This is the mail archive of the
mailing list for the GCC project.
fancy x87 ops, SSE and -mfpmath=sse,387 performance
- From: tbp <tbptbp at gmail dot com>
- To: "GCC Mailing List" <gcc at gcc dot gnu dot org>
- Date: Sun, 6 Aug 2006 08:52:56 +0200
- Subject: fancy x87 ops, SSE and -mfpmath=sse,387 performance
Basically i'd like to have the cake and also eat it.
With g++-4.2-20060805/cygwin on a k8 box on some software path with
lots of sp float ops but no transcendentals or library calls
-mfpmath=sse,387: 5.2 Mray/s
-mfpmath=sse: 6 Mray/s
That 15% performance difference is no surprise when you see things like
4037c8: flds 0x4(%esp)
4037cc: mulss %xmm5,%xmm2
4037d0: fsubrp %st,%st(1)
4037d2: movss %xmm1,0x4(%esp)
4037d8: addss 0x278(%esp,%ecx,4),%xmm0
4037e1: flds 0x4(%esp)
4037e5: fsubrp %st,%st(1)
4037e7: addss %xmm2,%xmm0
4037eb: movss %xmm0,0x4(%esp)
4037f1: flds 0x4(%esp)
4037f5: fdivrp %st,%st(1)
4037f7: fcomi %st(1),%st
4037fb: setae %dl
4037fe: fcomip %st(1),%st
403800: seta %al
403803: or %al,%dl
403805: je 4036ca
Therefore -mfpmath=sse is the way to go and is in fact on par or
better than what i get out of icc 9.1 for the same code.

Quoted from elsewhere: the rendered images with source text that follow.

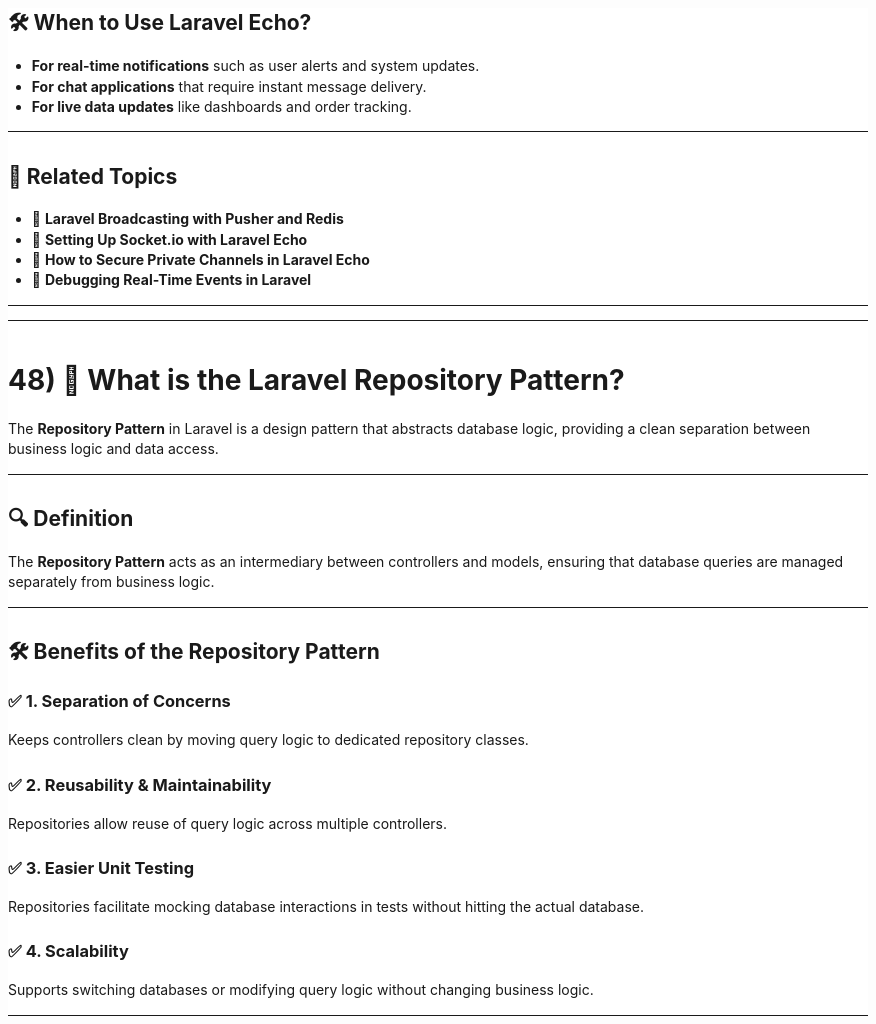 
## 🛠 When to Use Laravel Echo?

- **For real-time notifications** such as user alerts and system updates.
- **For chat applications** that require instant message delivery.
- **For live data updates** like dashboards and order tracking.

---

## 📌 Related Topics

- 📌 **Laravel Broadcasting with Pusher and Redis**
- 📌 **Setting Up Socket.io with Laravel Echo**
- 📌 **How to Secure Private Channels in Laravel Echo**
- 📌 **Debugging Real-Time Events in Laravel**

---

---

# 48) 🚀 What is the Laravel Repository Pattern?

The **Repository Pattern** in Laravel is a design pattern that abstracts database logic, providing a clean separation between business logic and data access.

---

## 🔍 Definition

The **Repository Pattern** acts as an intermediary between controllers and models, ensuring that database queries are managed separately from business logic.

---

## 🛠 Benefits of the Repository Pattern

### ✅ 1. **Separation of Concerns**

Keeps controllers clean by moving query logic to dedicated repository classes.

### ✅ 2. **Reusability & Maintainability**

Repositories allow reuse of query logic across multiple controllers.

### ✅ 3. **Easier Unit Testing**

Repositories facilitate mocking database interactions in tests without hitting the actual database.

### ✅ 4. **Scalability**

Supports switching databases or modifying query logic without changing business logic.

---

Where it gets ugly is when, for example, you throw some cosf() into
the same compilation unit as with -mfpmath=sse you pay for some really
really slow library function calls (at least on cygwin).
Wishful thinking got me trying -march=k8 -mfpmath=sse
-mfancy-math-387, to no avail :(
Is there a way to enable such exotic codegen for 32bit environments?